··· INPUT MATERIAL ···
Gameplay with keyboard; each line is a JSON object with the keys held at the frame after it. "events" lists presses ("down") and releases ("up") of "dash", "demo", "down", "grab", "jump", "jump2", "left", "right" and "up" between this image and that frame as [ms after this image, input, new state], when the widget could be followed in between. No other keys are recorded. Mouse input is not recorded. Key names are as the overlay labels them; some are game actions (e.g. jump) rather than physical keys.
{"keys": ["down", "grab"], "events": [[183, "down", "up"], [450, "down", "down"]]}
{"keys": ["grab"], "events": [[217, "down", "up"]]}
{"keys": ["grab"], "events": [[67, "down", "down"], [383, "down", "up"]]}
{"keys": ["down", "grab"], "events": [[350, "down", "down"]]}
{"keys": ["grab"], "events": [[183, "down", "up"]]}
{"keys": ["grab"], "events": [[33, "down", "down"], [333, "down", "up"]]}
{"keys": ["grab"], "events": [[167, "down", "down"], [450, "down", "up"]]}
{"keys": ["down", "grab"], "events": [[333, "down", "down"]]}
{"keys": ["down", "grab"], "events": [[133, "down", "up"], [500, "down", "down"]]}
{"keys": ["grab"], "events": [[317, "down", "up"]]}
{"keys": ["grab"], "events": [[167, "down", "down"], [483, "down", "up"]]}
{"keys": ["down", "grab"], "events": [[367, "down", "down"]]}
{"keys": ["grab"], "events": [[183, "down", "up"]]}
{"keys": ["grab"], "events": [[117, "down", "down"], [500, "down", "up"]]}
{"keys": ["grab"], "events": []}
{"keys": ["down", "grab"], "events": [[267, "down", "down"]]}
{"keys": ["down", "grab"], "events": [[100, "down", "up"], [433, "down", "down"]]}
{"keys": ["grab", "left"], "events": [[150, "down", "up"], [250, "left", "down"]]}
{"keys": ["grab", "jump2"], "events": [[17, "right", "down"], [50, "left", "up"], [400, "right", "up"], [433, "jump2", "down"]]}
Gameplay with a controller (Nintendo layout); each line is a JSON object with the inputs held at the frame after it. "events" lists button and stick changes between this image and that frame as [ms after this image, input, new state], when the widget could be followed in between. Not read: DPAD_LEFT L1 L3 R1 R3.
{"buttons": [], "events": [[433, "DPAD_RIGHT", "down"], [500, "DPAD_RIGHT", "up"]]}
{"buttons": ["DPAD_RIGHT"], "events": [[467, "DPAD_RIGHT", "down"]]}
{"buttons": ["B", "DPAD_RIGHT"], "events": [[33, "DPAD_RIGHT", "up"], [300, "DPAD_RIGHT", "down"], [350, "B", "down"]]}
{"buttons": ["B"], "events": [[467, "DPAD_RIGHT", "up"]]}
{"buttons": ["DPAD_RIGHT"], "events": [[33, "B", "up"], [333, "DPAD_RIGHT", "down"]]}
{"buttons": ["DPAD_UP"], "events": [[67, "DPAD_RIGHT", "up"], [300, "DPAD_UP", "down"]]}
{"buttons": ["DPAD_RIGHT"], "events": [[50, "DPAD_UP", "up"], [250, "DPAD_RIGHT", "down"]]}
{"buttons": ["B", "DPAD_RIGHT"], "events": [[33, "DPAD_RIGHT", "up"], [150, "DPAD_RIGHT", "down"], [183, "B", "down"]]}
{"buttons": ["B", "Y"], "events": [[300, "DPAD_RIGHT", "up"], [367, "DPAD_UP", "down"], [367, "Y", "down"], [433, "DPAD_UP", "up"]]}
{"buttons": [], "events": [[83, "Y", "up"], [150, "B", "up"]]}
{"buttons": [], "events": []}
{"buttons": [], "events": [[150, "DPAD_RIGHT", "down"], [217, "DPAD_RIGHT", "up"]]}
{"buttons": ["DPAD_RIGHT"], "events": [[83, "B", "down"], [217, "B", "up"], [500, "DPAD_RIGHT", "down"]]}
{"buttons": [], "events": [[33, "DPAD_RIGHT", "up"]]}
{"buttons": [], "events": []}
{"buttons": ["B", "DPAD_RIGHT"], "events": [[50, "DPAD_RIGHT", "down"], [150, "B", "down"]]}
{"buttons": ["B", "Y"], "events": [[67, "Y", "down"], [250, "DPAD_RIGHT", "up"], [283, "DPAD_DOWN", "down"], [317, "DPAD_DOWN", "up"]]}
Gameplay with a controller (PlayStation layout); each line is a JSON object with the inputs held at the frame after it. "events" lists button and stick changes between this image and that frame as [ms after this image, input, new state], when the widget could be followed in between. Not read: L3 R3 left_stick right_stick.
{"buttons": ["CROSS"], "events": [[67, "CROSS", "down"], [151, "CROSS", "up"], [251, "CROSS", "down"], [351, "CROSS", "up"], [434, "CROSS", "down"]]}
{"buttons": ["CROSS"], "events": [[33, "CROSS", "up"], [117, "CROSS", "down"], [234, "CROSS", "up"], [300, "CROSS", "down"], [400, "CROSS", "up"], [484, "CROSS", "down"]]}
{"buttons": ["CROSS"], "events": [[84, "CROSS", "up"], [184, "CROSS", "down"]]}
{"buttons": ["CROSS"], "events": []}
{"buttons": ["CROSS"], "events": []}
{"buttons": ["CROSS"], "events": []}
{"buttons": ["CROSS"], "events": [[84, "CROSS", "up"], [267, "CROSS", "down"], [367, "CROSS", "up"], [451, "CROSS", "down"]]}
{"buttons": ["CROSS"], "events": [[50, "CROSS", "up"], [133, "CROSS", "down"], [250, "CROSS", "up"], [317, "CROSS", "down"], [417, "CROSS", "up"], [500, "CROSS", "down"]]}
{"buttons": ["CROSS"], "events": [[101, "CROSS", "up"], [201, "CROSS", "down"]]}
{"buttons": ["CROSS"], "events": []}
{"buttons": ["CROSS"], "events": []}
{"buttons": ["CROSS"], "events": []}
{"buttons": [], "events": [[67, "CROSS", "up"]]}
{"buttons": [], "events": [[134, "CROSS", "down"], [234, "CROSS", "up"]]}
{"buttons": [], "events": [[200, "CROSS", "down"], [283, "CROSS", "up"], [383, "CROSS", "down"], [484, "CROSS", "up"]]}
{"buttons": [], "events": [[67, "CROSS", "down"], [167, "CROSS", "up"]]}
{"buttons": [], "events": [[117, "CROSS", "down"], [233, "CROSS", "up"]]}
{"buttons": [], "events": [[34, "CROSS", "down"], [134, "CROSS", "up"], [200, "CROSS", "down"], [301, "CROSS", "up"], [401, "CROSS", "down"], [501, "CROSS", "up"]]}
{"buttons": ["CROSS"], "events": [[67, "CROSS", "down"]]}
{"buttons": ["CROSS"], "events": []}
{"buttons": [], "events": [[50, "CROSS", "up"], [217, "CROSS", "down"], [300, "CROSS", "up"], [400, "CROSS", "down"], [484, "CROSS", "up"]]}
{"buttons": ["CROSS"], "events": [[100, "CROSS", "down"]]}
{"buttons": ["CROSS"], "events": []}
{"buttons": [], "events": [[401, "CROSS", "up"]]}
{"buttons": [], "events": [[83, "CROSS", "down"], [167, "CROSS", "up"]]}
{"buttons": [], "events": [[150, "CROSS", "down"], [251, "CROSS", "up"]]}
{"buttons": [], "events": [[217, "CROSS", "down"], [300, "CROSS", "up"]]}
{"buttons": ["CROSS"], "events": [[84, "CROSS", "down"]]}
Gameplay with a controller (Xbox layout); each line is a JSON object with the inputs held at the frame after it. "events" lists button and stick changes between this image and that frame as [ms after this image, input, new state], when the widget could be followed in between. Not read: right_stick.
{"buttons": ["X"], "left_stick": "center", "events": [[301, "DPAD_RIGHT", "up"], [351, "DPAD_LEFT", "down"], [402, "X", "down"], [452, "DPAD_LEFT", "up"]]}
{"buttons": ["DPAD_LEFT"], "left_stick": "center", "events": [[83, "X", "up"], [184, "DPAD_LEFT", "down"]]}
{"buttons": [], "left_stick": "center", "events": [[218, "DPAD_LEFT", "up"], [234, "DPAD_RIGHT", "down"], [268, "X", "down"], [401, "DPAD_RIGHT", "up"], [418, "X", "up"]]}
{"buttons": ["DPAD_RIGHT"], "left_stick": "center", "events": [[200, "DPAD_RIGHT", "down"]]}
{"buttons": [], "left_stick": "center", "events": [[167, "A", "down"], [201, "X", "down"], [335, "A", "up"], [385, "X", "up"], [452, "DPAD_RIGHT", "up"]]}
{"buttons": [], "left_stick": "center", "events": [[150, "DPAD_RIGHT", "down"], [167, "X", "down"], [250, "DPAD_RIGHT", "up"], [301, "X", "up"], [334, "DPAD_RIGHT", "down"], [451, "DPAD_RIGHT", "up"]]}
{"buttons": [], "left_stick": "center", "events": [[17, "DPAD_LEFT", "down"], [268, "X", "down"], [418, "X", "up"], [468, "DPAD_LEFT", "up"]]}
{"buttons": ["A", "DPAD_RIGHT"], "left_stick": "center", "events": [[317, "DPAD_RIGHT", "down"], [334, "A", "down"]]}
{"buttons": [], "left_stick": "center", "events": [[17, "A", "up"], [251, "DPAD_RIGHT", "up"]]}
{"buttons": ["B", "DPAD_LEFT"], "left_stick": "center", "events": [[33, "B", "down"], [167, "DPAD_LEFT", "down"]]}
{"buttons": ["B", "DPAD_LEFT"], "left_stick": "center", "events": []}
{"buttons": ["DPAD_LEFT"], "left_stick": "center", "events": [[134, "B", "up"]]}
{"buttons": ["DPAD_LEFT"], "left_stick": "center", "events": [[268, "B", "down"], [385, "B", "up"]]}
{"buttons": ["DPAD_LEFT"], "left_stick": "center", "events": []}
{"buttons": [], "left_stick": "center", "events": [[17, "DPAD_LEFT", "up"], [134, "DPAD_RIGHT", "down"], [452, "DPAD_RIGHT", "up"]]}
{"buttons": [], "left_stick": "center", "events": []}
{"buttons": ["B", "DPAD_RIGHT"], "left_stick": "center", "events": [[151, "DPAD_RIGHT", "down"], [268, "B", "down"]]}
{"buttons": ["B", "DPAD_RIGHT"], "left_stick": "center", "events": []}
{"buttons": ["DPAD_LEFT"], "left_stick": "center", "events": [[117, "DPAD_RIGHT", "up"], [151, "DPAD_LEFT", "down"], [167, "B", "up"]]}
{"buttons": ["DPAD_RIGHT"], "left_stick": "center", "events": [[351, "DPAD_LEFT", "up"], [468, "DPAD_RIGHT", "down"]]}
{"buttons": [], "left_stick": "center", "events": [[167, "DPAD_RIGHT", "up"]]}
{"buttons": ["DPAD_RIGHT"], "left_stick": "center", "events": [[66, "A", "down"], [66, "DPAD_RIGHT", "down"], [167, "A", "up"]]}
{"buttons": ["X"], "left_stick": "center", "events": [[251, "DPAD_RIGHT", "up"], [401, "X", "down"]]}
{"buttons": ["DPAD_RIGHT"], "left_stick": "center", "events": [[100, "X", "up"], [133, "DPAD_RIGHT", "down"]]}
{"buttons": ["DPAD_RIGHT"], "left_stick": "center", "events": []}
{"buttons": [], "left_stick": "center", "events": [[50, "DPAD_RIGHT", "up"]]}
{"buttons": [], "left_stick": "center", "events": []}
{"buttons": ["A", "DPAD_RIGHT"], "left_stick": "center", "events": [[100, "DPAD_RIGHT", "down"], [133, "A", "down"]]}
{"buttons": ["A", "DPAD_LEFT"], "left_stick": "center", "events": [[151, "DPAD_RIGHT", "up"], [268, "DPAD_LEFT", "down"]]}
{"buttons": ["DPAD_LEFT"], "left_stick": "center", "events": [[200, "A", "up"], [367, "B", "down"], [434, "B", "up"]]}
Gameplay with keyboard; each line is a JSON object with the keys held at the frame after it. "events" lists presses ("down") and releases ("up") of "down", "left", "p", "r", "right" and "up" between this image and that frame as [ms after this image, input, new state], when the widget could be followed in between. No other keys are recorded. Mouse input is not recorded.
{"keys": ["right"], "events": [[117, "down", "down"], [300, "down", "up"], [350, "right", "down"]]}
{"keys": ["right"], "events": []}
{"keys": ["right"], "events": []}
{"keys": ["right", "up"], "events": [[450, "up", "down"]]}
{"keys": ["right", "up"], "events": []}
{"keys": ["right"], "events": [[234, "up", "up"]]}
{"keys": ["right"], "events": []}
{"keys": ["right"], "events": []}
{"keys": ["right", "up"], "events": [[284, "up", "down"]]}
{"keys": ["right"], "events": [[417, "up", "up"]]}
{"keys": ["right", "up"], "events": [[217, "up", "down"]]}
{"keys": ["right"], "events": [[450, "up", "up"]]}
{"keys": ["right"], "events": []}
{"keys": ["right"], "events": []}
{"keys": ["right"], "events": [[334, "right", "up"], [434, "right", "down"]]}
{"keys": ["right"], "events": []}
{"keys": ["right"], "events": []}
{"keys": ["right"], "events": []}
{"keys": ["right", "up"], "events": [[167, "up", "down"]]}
···
Some lines of the data above may hold the word "read"; report how many do, and nothing else.

→ SOLVED PROBLEM:
3